Intervention de Christophe d'Enfert

Commission de la culture, de l'éducation et de la communication — Réunion du 22 avril 2020 : 1ère réunion
Audition de M. Christophe d'eNfert directeur scientifique de l'institut pasteur sur la crise sanitaire liée à l'épidémie du covid-19 par téléconférence

Christophe d'Enfert, directeur scientifique de l'institut Pasteur :

S'agissant du budget de REACTing hors phase épidémique, je pense que cette épidémie doit nous interroger rapidement, dans les mois à venir, sur notre organisation globale. Nous devons faire en sorte d'être mieux organisés au moment du déclenchement des épidémies, afin de disposer d'une recherche coordonnée et de capacités à évaluer rapidement des médicaments.

Ce sujet est en lien avec celui du bouleversement des écosystèmes. L'institut Pasteur mène effectivement des travaux en Asie du Sud-Est pour mieux comprendre les transmissions de ces coronavirus entre insectes, chauves-souris, petits animaux et hommes, et savoir dans quelle mesure ces connaissances pourraient nous aider à mieux prédire de futures épidémies. Il faudra réfléchir aux moyens d'apporter un soutien financier à ces équipes de terrain, mettant en oeuvre une biologie souvent considérée comme moins intéressante et ayant pourtant toute sa part dans notre compréhension de l'origine de ces épidémies.

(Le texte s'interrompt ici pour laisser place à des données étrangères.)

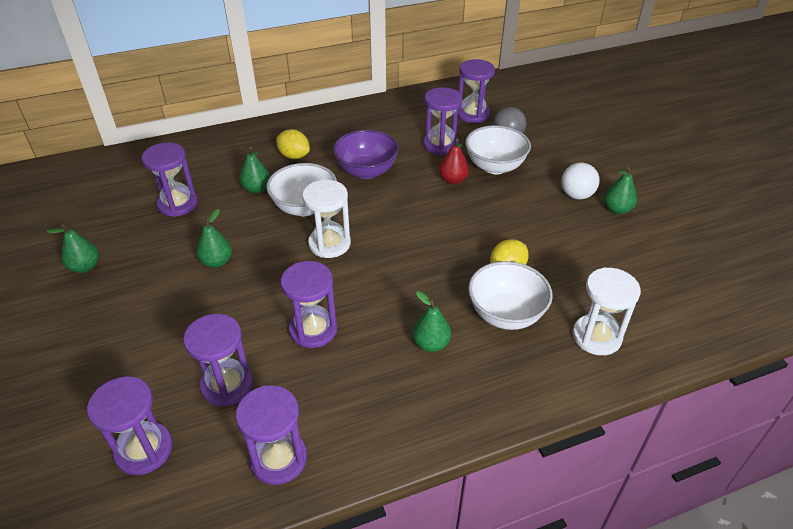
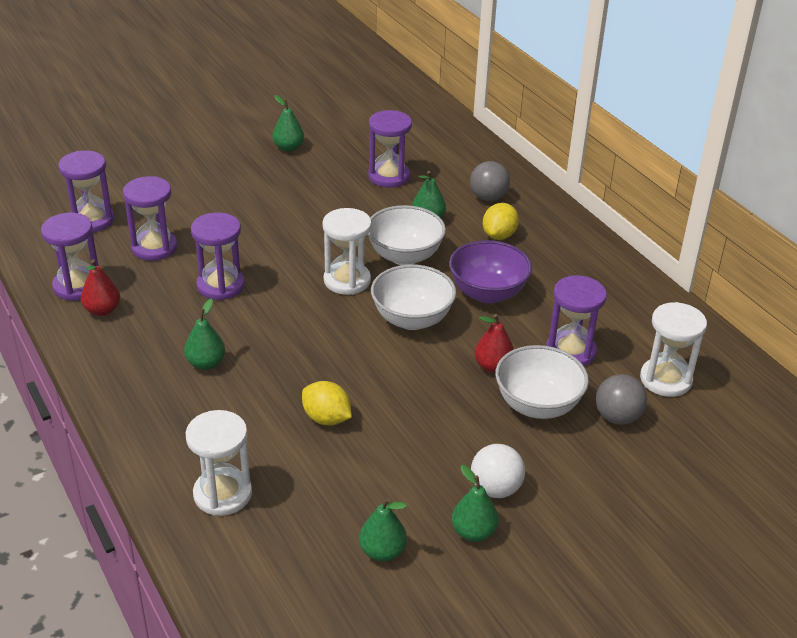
camera: 80 degrees right, 5 degrees down
green pear [197,209,232,268] -> green pear moved to [359,498,407,562]
purple hourglass [458,59,495,123] -> white hourglass [640,302,707,397]
white bowl [468,261,553,330] -> white bowl moved to [371,265,456,330]
none -> red pear [81,259,120,316]
none -> grey ball [470,161,510,201]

La visite de l'ambassadeur de Chine avait pour but de témoigner de la reconnaissance de la diaspora chinoise en France à l'égard de l'institut Pasteur, pour son engagement dans la compréhension d'une épidémie alors très active sur le sol chinois.

Je n'entrerai pas dans le détail sur la problématique du laboratoire P4 de Wuhan : d'une part, à ma connaissance, l'institut Pasteur n'a pratiquement pas été impliqué dans sa mise en place ; d'autre part, s'il existe des interrogations quant aux dispositifs de sécurité de cet établissement, il n'y a aucune preuve de la rumeur selon laquelle le coronavirus aurait émergé d'un laboratoire chinois.

Quant à la transparence de la Chine sur l'ampleur de l'épidémie, le faible nombre de morts qui y sont comptabilisés soulève effectivement de nombreuses questions. L'histoire nous dira ce qu'il en est réellement. Selon un article paru aujourd'hui dans le New York Times, je crois, l'étude de la surmortalité dans les pays permettra, dans le futur, d'avoir une image de l'impact de l'épidémie bien plus nette que celle qui transparaît à travers les chiffres communiqués par les États.

Peut-être l'OMS a-t-elle tardé à annoncer une épidémie de portée mondiale, ou pandémie, mais je ne suis pas certain que cela aurait changé quoi que ce soit. A contrario, elle a envoyé des signaux très clairs sur les risques associés à cette pandémie et martelé des consignes pour que l'on teste. Or, on le voit, la pandémie a été contenue dans les pays ayant généralisé les tests. On peut donc regarder ce qu'a fait l'OMS, mais, dans ce cas, il faut aussi regarder la façon dont on a pris en charge l'épidémie.

N'étant pas spécialiste, je ne veux pas trop me prononcer sur la réouverture des écoles. La question de savoir si les enfants sont vecteurs ou pas suscite effectivement des interrogations. Des études vont probablement être mises en oeuvre sur la séroprévalence au sein de cette population et permettront de dégager des connaissances sur le sujet. Selon les premières informations dont je dispose, il ne semble pas que les enfants soient particulièrement vecteurs de la maladie, mais, à nouveau, je ne suis pas spécialiste du sujet.

S'agissant de la protection contre le virus, l'interrogation demeure. Nous avons des exemples rapportés, indiquant des possibilités de recontracter le virus. En l'absence de certitudes, il faut donc maintenir les gestes barrières et la distanciation physique.

En quoi ce virus est-il problématique ? Il présente, au niveau moléculaire, une très bonne adaptation entre sa protéine de surface, la protéine S, et le récepteur ACE2 situé à la surface de nos cellules, ce qui facilite son entrée dans celles-ci. C'est probablement ce qui le rend plus virulent.

On sait par ailleurs que les coronavirus sont sensibles à une hygrométrie et une température élevées, ce qui peut laisser envisager une baisse de l'épidémie durant la phase estivale, mais avec un rebond probable à l'automne ou en hiver. Mais, comme on en apprend tous les jours avec ce virus, il est encore difficile d'avancer des hypothèses sur la suite de l'épidémie.